◆ Goal of the exercise:
Starting at the line with "For every layout" in it, reproduce each line below through the last one, exactly, and include nothing else.
□ □ □
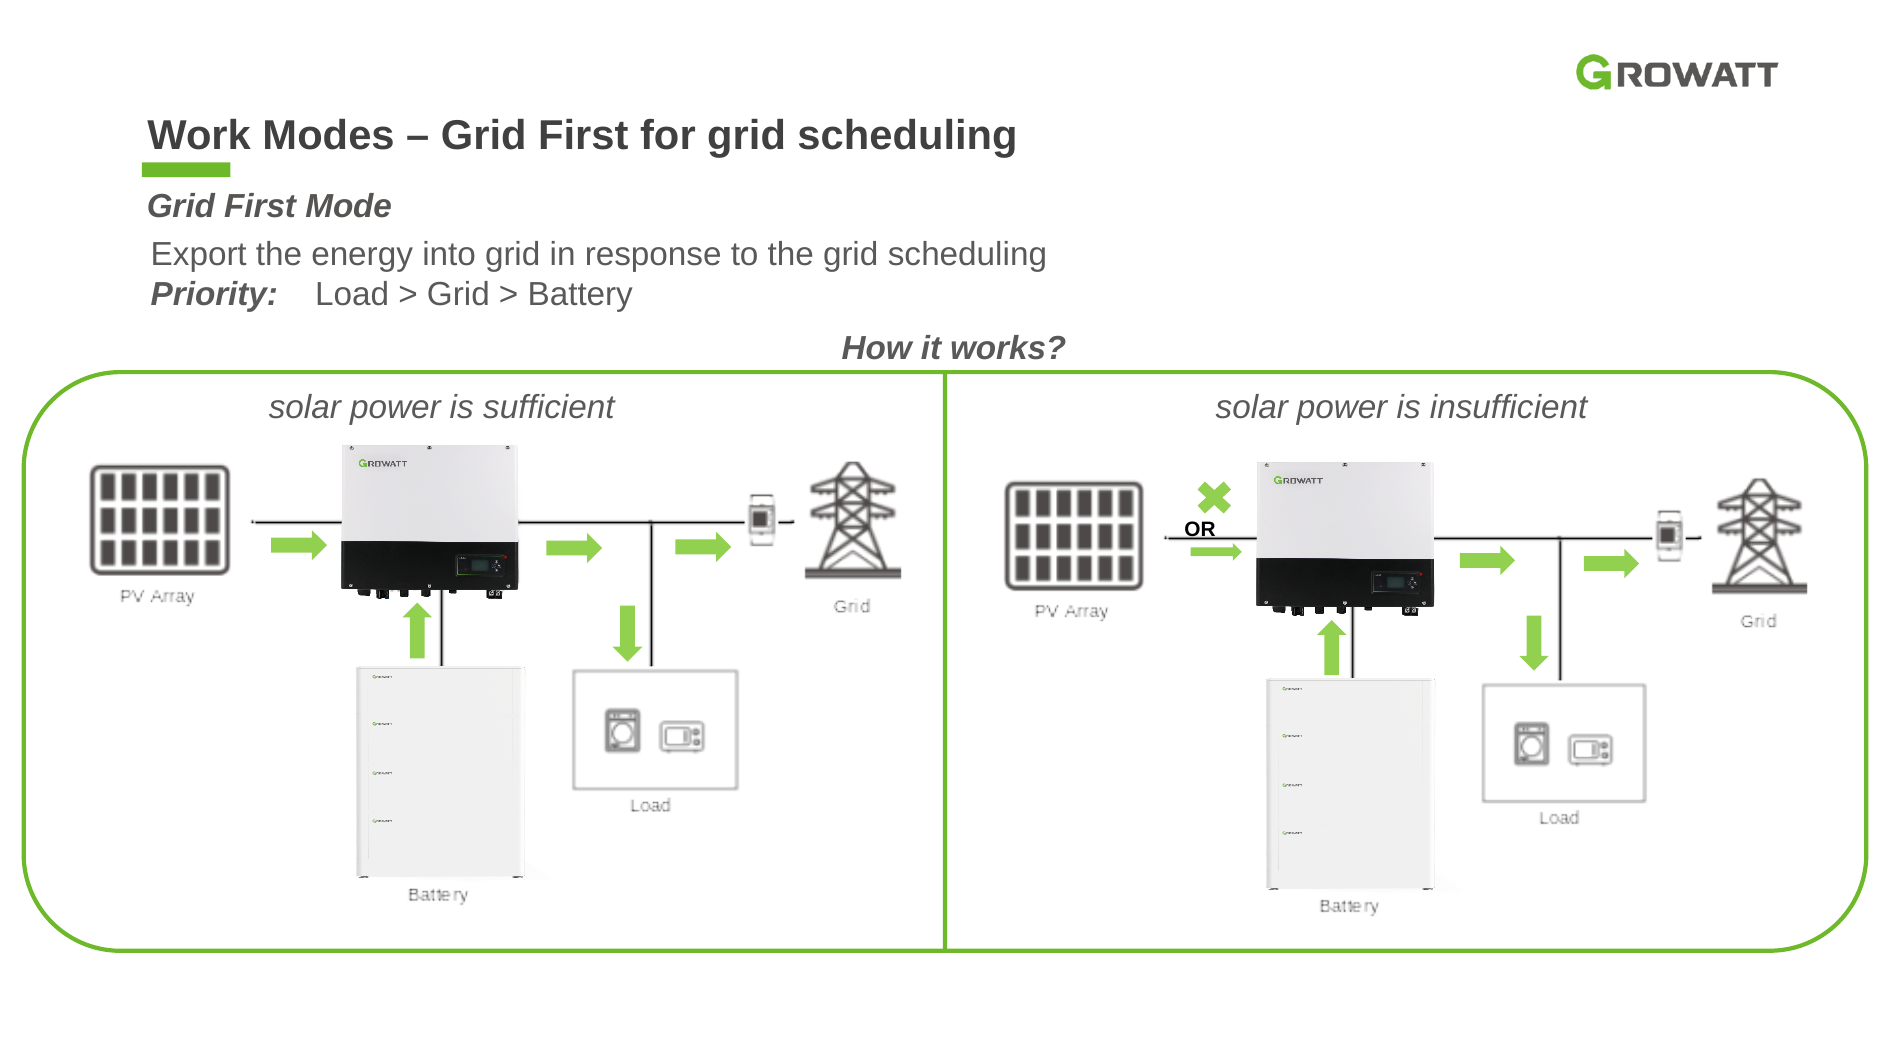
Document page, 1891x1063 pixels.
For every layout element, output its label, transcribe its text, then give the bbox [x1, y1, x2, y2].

text_box Work Modes – Grid First for grid scheduling [132, 100, 1460, 166]
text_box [23, 371, 1867, 951]
text_box [140, 166, 233, 177]
picture [1523, 0, 1890, 142]
text_box Export the energy into grid in response to the grid scheduling Priority: Load > Grid > Battery [135, 224, 1808, 320]
text_box Grid First Mode [132, 177, 408, 232]
text_box How it works? [826, 318, 1102, 370]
□ □ □
◆ Written reply:
For every layout element, output its label, transcribe its text, then give the bbox [x1, y1, x2, y2].

text_box Work Modes – Grid First for grid scheduling [132, 100, 1460, 166]
text_box [23, 371, 1867, 951]
text_box [140, 166, 233, 177]
picture [1523, 0, 1890, 142]
text_box Export the energy into grid in response to the grid scheduling Priority: Load > Grid > Battery [135, 224, 1808, 320]
text_box Grid First Mode [132, 177, 408, 232]
text_box How it works? [826, 318, 1102, 370]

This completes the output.